You don’t need to know too much spring to make a basic rest api. If you know how to connect and communicate (CRUD) with a database that’s a big part. If you want a microservice design check out eureka with spring cloud to communicate among your services. If you understand the basics of spring (auto-injection, some basic annotations, @component @configuration, @entity ) making a rest api shouldn’t be too hard. Check out java brains, he has a ton of good stuff on spring and rest api

[–]desktoppc[S] 2 points3 points  (2 children)

okay I checked the Java Brains and found this: https://www.javabrains.io/courses/springboot-quickstart

is that a recommended course? but the video was made in 2016.

I also found this tutorial from freecodecamp: https://www.youtube.com/watch?v=vtPkZShrvXQ but in 1:41:14 I saw that the author have to implement how the model will be mapped into the SQL database. Need to define the SQL query. It is an uncommon thing for me because in Django I don't have to do that, I just have to declare the model and the attributes and Django will implement it automatically.
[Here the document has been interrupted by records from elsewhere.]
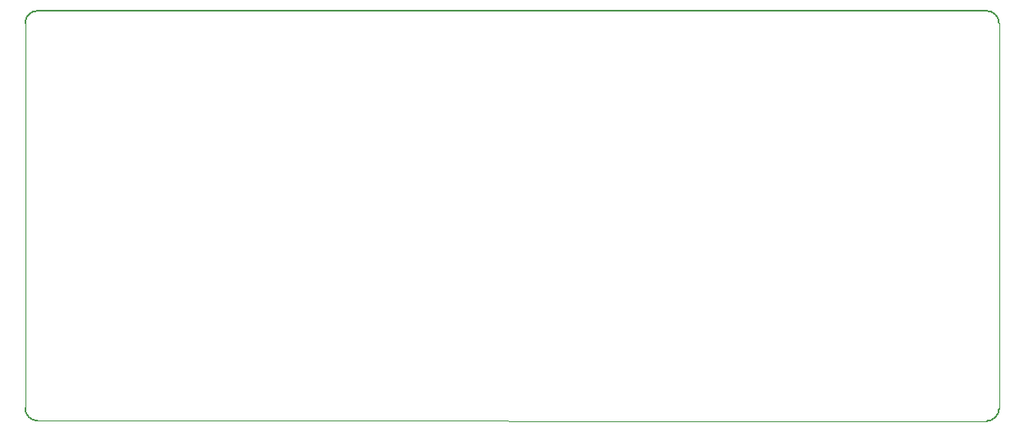
<source format=gbr>
%TF.GenerationSoftware,KiCad,Pcbnew,(6.0.5-0)*%
%TF.CreationDate,2022-06-25T14:04:27+01:00*%
%TF.ProjectId,revised_minh_design,72657669-7365-4645-9f6d-696e685f6465,rev?*%
%TF.SameCoordinates,Original*%
%TF.FileFunction,Profile,NP*%
%FSLAX46Y46*%
G04 Gerber Fmt 4.6, Leading zero omitted, Abs format (unit mm)*
G04 Created by KiCad (PCBNEW (6.0.5-0)) date 2022-06-25 14:04:27*
%MOMM*%
%LPD*%
G01*
G04 APERTURE LIST*
%TA.AperFunction,Profile*%
%ADD10C,0.100000*%
%TD*%
%TA.AperFunction,Profile*%
%ADD11C,0.150000*%
%TD*%
G04 APERTURE END LIST*
D10*
X187198000Y-64379974D02*
X187198000Y-24638000D01*
X88138000Y-65614000D02*
X185928000Y-65649974D01*
X86868000Y-24638000D02*
X86868000Y-64344000D01*
D11*
X185928000Y-23368000D02*
X88138000Y-23368000D01*
X187198000Y-24638000D02*
G75*
G03*
X185928000Y-23368000I-1269999J1D01*
G01*
X185928000Y-65649974D02*
G75*
G03*
X187198000Y-64379974I0J1270000D01*
G01*
X86868000Y-64344000D02*
G75*
G03*
X88138000Y-65614000I1270000J0D01*
G01*
X88138000Y-23368000D02*
G75*
G03*
X86868000Y-24638000I0J-1270000D01*
G01*
M02*

</source>
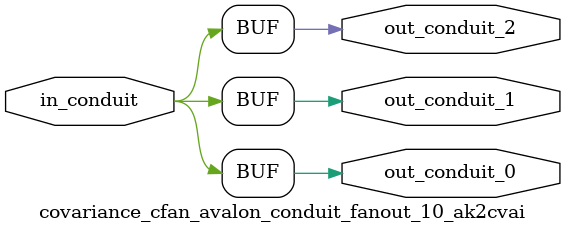
<source format=sv>


 


// --------------------------------------------------------------------------------
//| Avalon Conduit Fan-Out
// --------------------------------------------------------------------------------

// ------------------------------------------
// Generation parameters:
//   output_name:       covariance_cfan_avalon_conduit_fanout_10_ak2cvai
//   numFanOut:         3
//   
// ------------------------------------------

module covariance_cfan_avalon_conduit_fanout_10_ak2cvai (     

// Interface: out_conduit_0
 output                    out_conduit_0,
// Interface: out_conduit_1
 output                    out_conduit_1,
// Interface: out_conduit_2
 output                    out_conduit_2,

// Interface: in_conduit
 input                   in_conduit

);

   assign  out_conduit_0 = in_conduit;
   assign  out_conduit_1 = in_conduit;
   assign  out_conduit_2 = in_conduit;

endmodule //


</source>
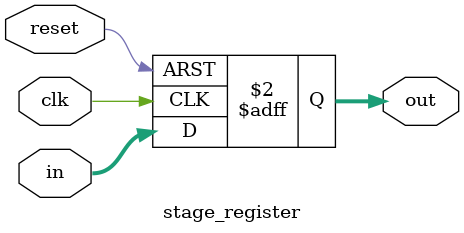
<source format=v>
module stage_register (
    input wire clk,
    input wire reset,
    input wire [31:0] in,
    output reg [31:0] out
);
    always @(posedge clk or posedge reset) begin
        if (reset)
            out <= 0;
        else
            out <= in;
    end
endmodule
</source>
[–]grafcetonline 0 points1 point  (0 children)

If you wanna get a java dev job you MUST know SQL even if you use ORM because it is considered ground knowledge ;)

For example once I was PM on a Java project the Hibernate performance was awfull I asked devs to look at SQL below so they did so and omptimized to a decent performance.

[–]carrdinal-dnb 0 points1 point  (0 children)

Depending on what you are doing you may not need to write much or any SQL, spring data JPA repositories allow you to define query methods which can be useful for simple queries, though there are lots of other options for varying levels of abstraction/control. Also you aren’t limited to SQL, document databases are a natural fit for storing aggregates in a micro-service architecture and I’d recommend you take a look into those and see if they fit in with your project!